Entries supplied
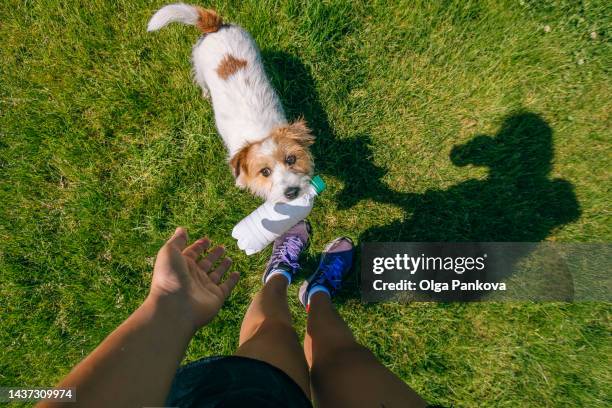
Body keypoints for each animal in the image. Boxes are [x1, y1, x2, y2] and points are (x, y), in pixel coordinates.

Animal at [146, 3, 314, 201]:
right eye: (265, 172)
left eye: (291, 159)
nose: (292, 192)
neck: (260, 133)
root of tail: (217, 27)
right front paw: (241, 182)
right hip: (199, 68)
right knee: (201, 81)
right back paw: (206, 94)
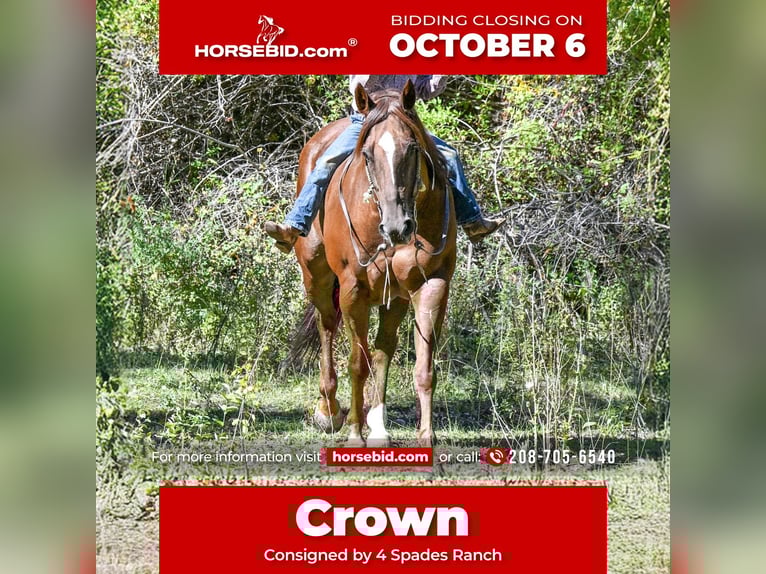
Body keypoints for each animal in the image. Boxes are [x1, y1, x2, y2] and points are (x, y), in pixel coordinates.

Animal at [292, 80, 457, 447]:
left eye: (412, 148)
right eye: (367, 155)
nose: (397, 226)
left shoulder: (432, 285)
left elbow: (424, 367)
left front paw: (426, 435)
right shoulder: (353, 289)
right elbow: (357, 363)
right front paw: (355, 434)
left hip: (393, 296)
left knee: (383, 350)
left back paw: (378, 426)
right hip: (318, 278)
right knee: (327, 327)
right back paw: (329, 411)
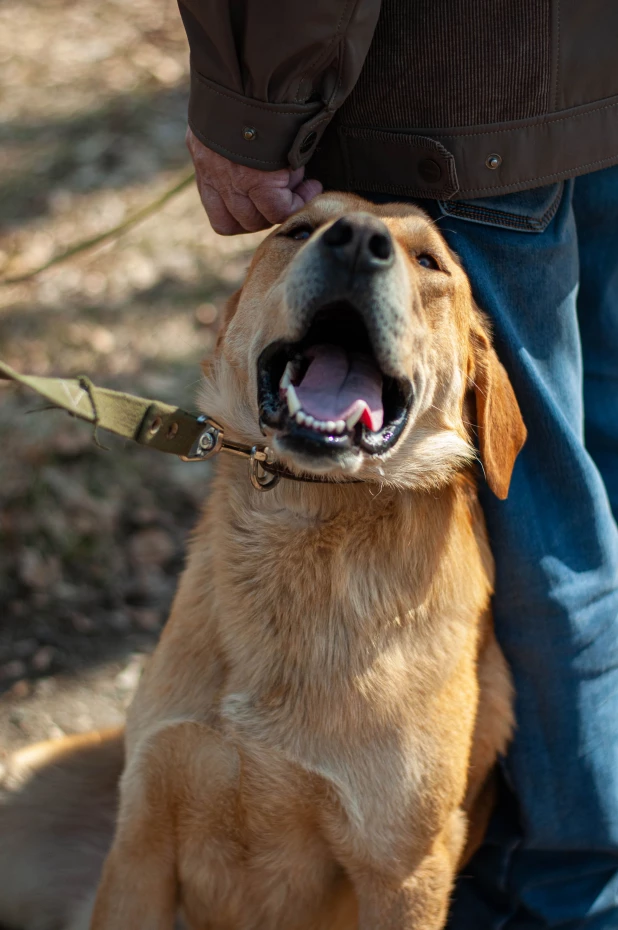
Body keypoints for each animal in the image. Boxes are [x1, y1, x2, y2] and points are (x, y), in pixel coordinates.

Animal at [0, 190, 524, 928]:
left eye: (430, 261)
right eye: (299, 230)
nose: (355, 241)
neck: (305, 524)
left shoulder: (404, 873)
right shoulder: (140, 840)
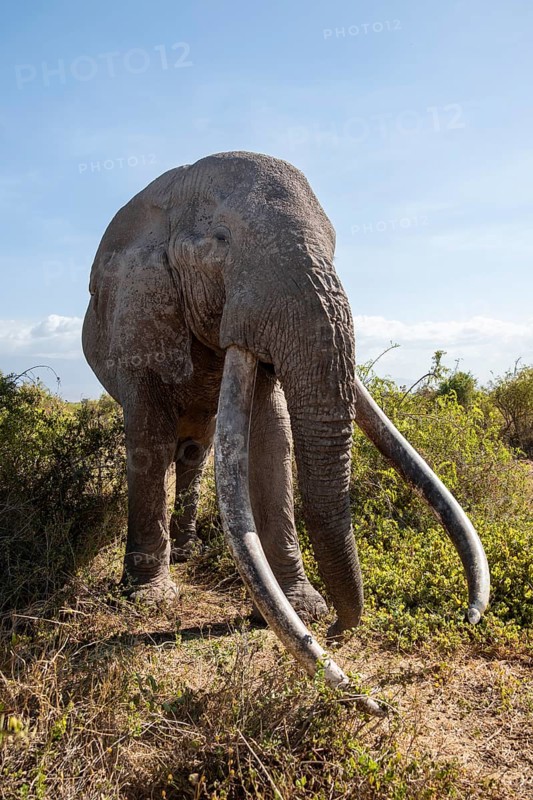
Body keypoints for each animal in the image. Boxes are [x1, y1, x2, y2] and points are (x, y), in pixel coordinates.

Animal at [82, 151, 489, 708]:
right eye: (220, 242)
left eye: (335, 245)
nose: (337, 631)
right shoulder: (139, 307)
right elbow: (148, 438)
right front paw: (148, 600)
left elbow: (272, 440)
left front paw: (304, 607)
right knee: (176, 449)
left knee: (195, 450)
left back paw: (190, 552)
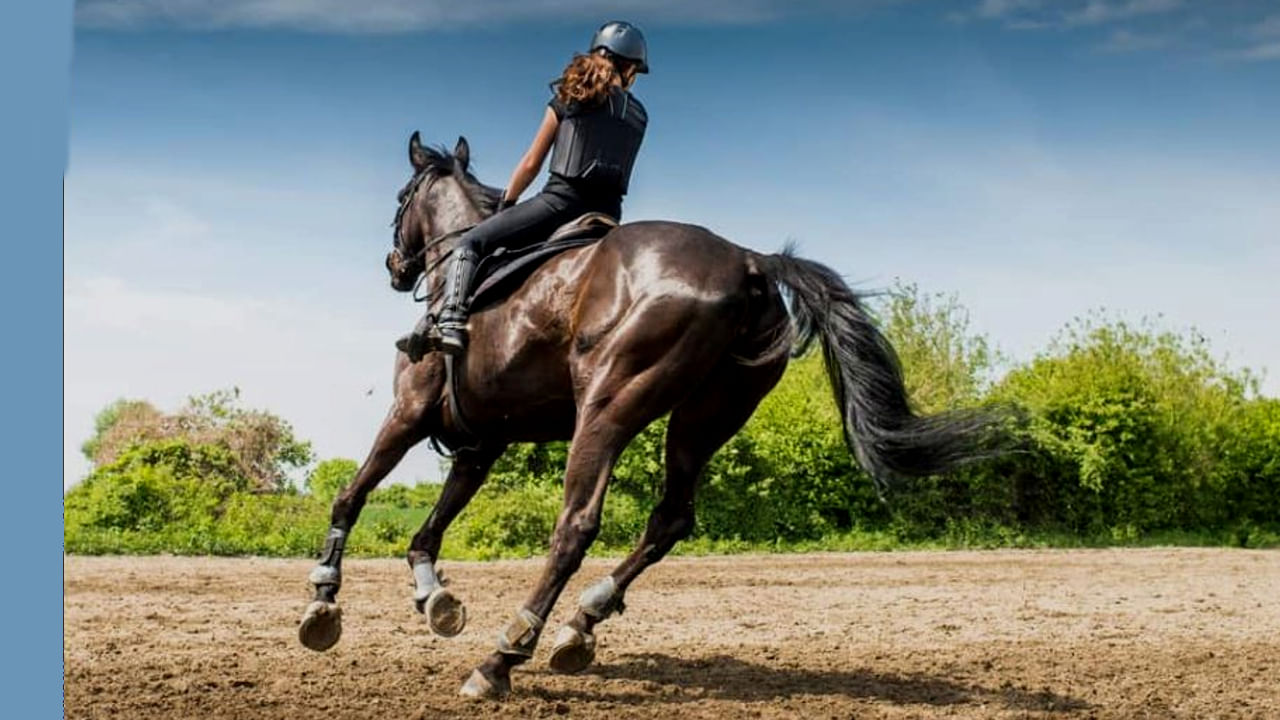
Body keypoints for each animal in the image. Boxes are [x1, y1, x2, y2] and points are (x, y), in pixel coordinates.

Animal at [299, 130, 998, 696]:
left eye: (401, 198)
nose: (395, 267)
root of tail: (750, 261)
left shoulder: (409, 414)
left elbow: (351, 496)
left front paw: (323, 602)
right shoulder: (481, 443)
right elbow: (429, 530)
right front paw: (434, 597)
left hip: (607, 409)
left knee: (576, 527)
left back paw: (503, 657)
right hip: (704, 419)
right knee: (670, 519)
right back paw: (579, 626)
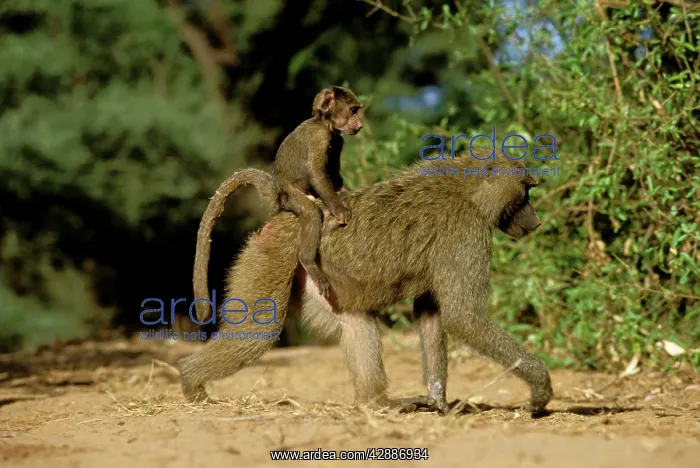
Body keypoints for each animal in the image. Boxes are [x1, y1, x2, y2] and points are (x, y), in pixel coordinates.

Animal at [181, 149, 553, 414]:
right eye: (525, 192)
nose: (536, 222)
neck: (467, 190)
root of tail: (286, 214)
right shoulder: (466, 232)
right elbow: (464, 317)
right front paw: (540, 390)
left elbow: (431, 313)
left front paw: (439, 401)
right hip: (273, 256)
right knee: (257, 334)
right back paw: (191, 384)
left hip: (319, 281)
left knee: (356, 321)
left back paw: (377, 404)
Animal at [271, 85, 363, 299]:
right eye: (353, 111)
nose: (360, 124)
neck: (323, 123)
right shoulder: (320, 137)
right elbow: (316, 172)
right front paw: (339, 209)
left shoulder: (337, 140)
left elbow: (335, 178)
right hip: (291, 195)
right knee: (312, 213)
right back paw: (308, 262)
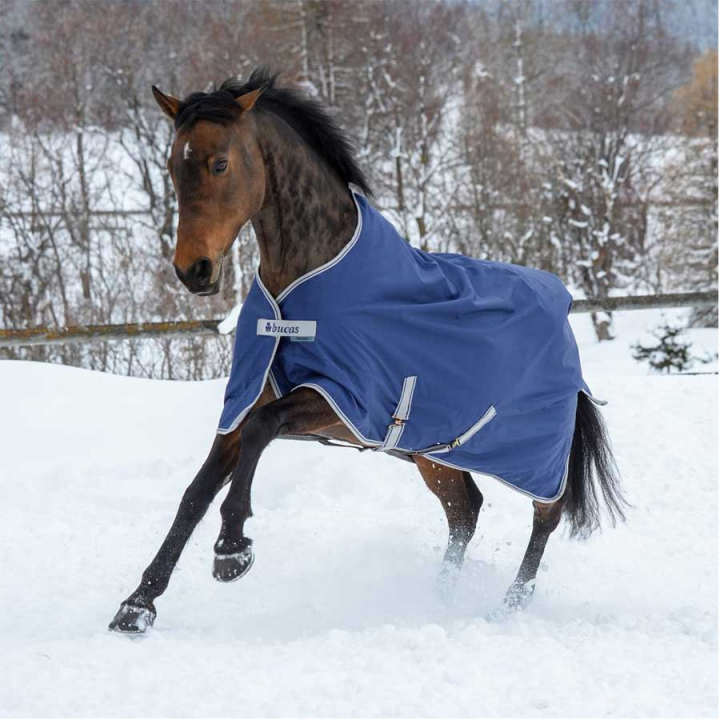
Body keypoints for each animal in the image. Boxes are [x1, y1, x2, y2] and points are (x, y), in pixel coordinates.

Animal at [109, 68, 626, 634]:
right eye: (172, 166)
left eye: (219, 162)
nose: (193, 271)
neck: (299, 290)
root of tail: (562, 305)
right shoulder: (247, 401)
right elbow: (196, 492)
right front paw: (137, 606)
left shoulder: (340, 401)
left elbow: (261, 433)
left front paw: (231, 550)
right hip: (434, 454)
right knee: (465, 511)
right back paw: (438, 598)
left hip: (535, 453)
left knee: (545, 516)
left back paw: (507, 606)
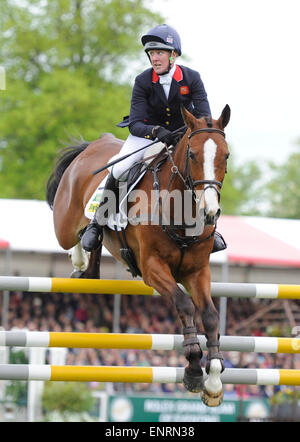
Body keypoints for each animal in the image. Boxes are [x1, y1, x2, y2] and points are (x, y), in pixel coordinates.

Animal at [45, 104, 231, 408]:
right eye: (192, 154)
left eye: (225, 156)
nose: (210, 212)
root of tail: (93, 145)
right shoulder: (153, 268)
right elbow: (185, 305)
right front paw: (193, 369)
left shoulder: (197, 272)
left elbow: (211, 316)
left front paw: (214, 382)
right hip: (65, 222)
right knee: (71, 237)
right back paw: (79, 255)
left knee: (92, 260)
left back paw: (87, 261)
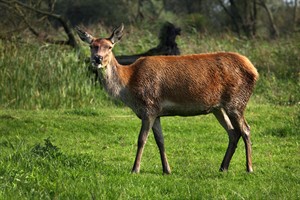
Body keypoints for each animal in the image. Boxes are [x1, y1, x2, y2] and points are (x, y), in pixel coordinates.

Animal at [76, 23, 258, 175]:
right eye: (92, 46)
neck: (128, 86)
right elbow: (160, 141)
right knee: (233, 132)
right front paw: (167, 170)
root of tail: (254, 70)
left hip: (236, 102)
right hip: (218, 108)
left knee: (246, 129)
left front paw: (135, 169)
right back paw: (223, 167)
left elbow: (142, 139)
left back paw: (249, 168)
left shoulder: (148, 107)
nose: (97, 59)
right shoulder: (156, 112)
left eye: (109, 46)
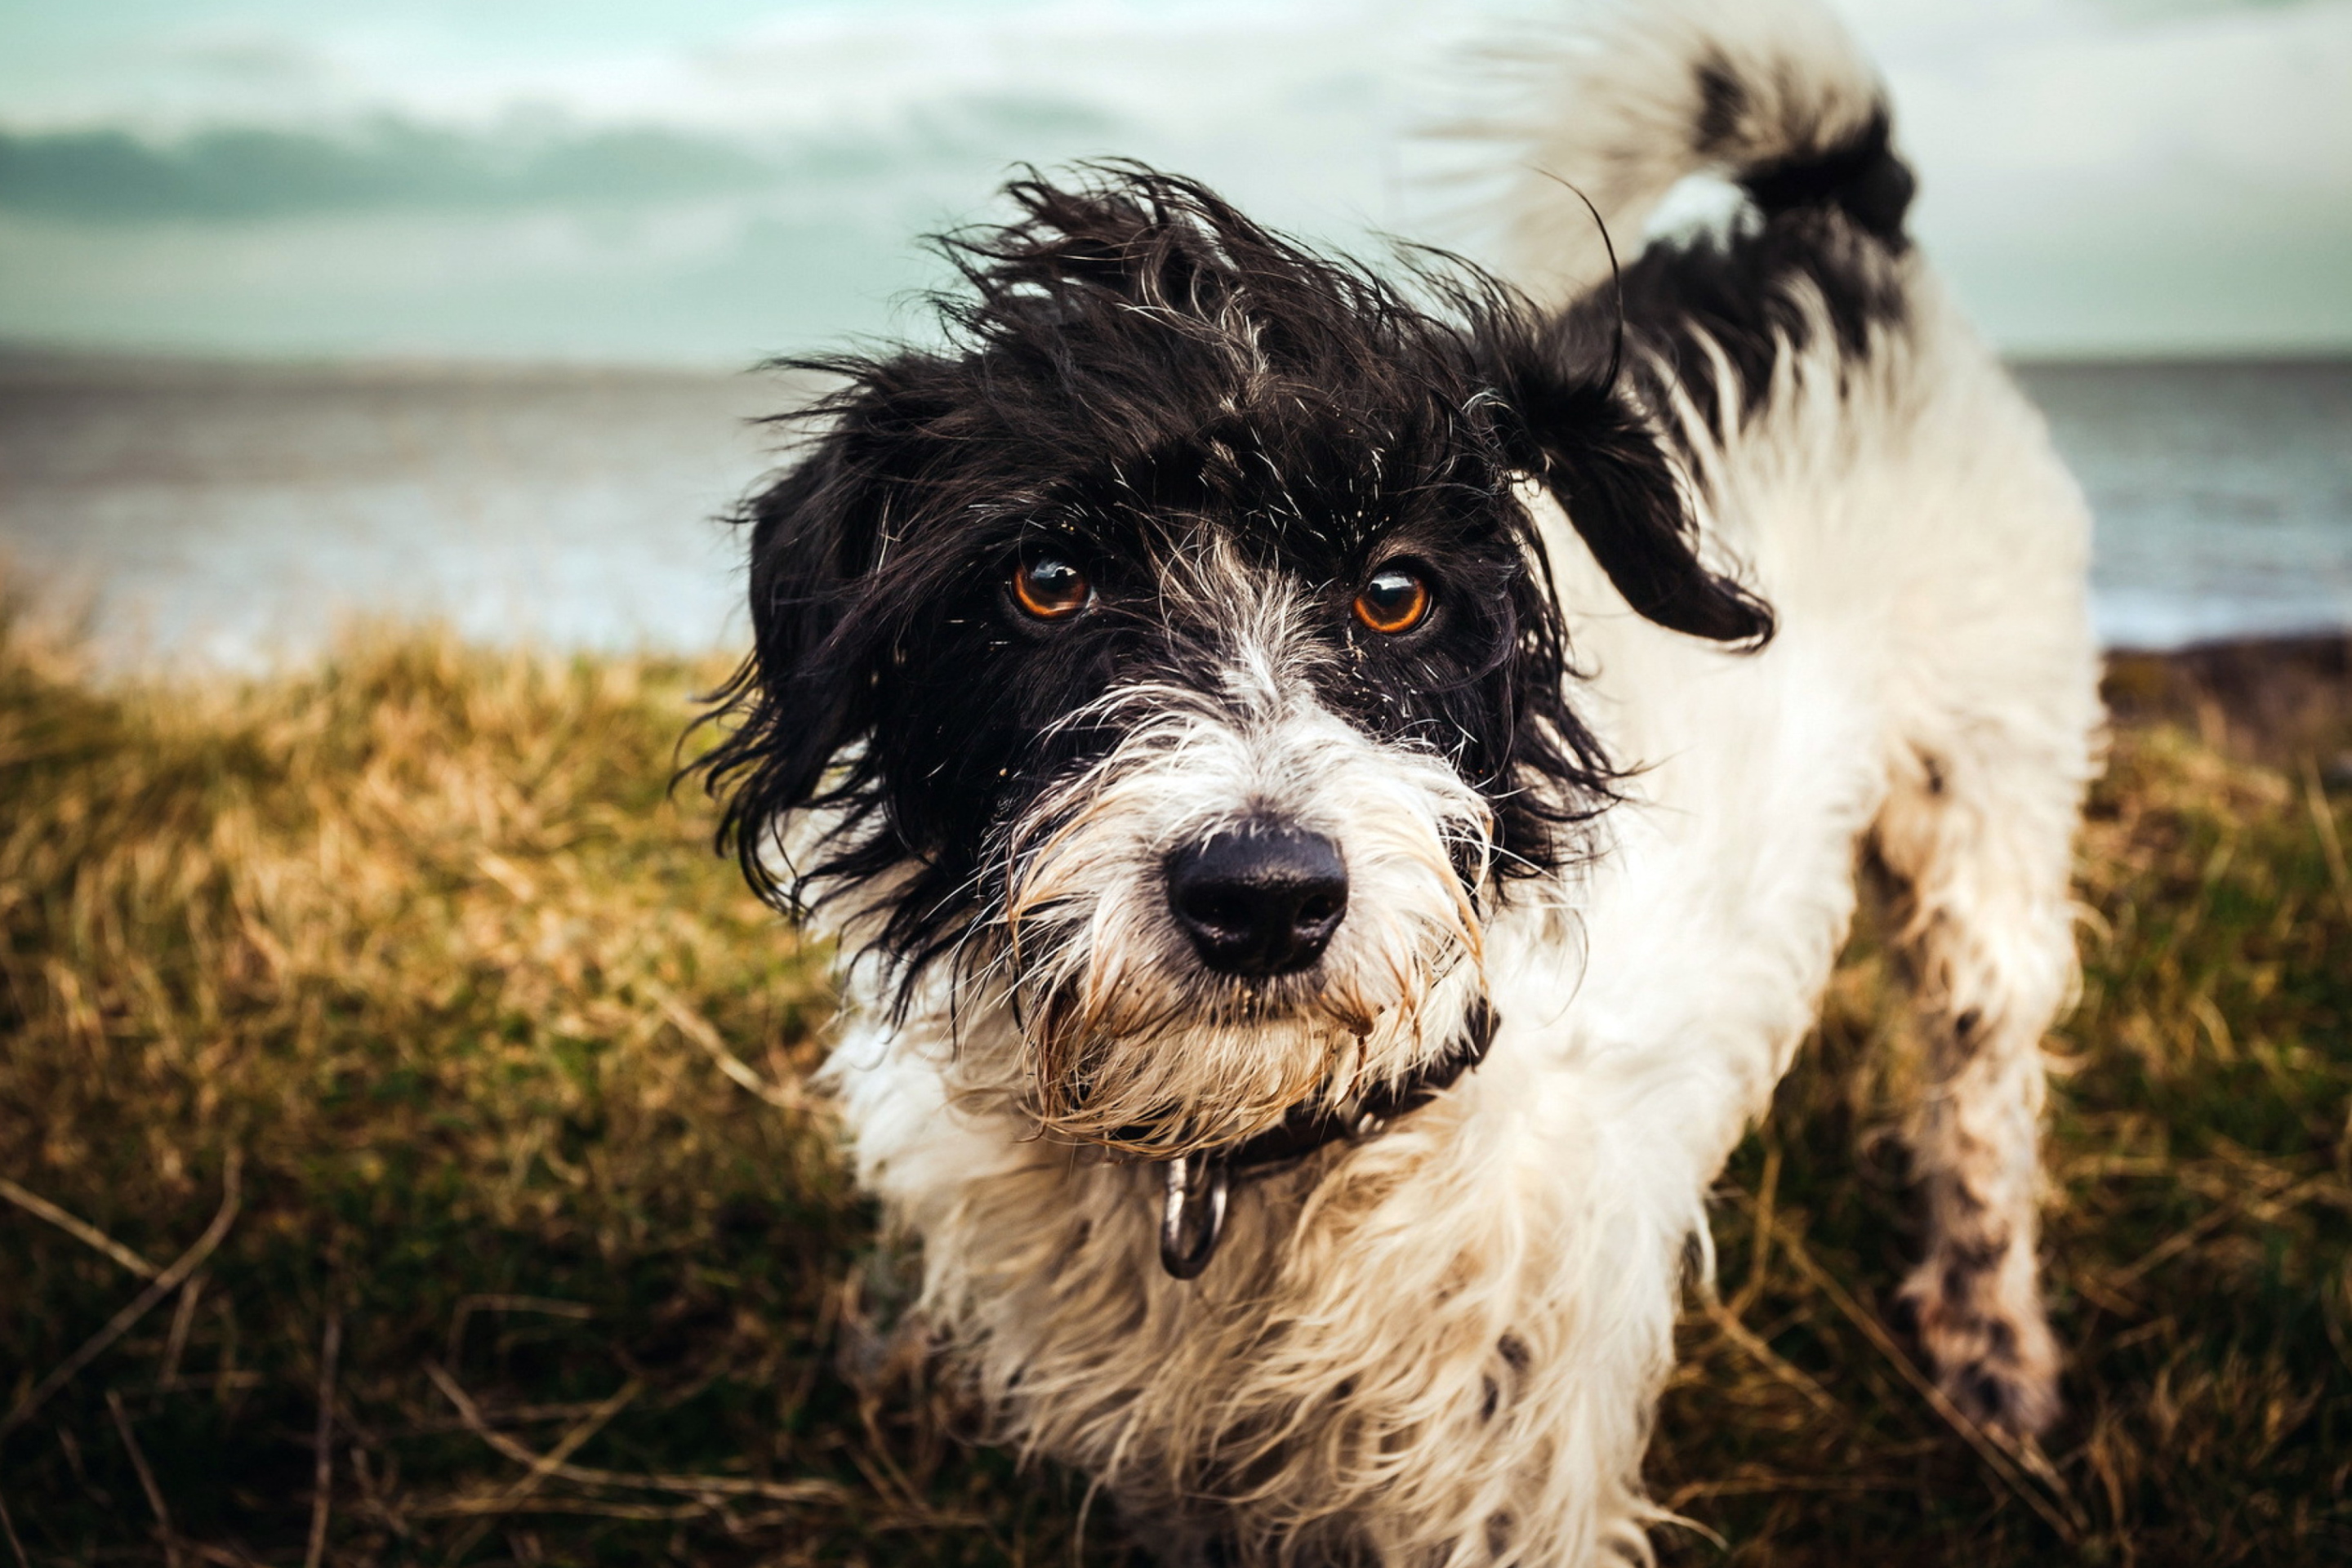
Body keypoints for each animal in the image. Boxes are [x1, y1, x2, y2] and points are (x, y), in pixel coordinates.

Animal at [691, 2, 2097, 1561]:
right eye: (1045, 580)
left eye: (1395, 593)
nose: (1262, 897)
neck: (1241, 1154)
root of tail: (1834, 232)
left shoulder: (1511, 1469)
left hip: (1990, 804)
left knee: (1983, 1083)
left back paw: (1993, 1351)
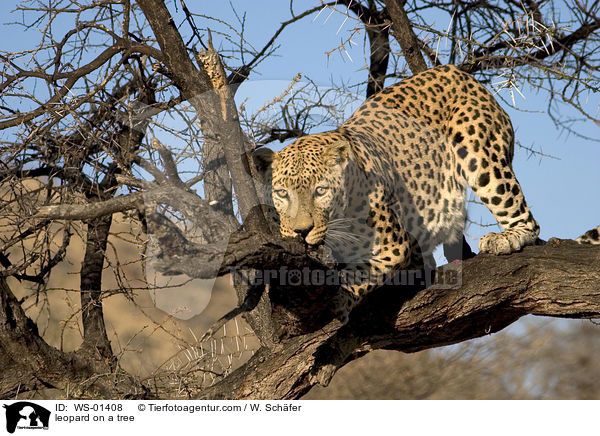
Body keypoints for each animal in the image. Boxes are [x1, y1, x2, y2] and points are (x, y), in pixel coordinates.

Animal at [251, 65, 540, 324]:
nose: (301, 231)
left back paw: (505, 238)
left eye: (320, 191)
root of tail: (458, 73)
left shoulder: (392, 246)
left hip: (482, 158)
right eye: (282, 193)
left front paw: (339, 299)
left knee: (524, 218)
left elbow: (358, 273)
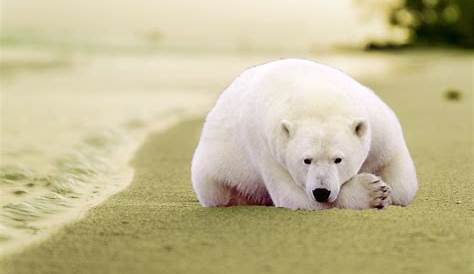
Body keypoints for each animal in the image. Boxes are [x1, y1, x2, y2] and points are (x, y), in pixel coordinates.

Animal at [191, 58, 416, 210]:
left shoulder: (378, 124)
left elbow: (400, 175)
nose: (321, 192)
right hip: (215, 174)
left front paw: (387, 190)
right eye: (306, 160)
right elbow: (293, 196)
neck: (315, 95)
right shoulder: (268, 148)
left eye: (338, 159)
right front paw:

Aim of the exercise
Without the pictures, write out the lines from the beginning of the entries through the line with "nose: (355, 241)".

Output
Body keypoints for each animal in the image. Boxes are [x1, y1, x2, y2] and points are (x, y), in pixel coordinates.

Animal at [146, 3, 314, 201]:
right eye: (265, 172)
left eye: (291, 159)
nose: (292, 192)
neck: (260, 133)
root of tail: (217, 27)
right front paw: (241, 182)
right hip: (199, 68)
right knee: (201, 81)
right back paw: (206, 94)
Body keypoints for each animal in the image. Boxes are [x1, y1, x2, y2] and points are (x, y), in pixel coordinates.

Animal at [292, 80, 457, 447]:
left eye: (412, 148)
right eye: (367, 155)
nose: (397, 226)
left shoulder: (432, 285)
left elbow: (424, 367)
left front paw: (426, 435)
right shoulder: (353, 289)
right elbow: (357, 363)
right front paw: (355, 434)
left hip: (393, 296)
left knee: (383, 350)
left back paw: (378, 426)
right hip: (318, 278)
right knee: (327, 327)
right back paw: (329, 411)
Body keypoints for each animal in the image. Boxes are [x1, y1, x2, y2] and points are (x, y), in pixel coordinates.

Animal at [0, 190, 524, 928]:
left eye: (430, 261)
right eye: (299, 230)
nose: (355, 241)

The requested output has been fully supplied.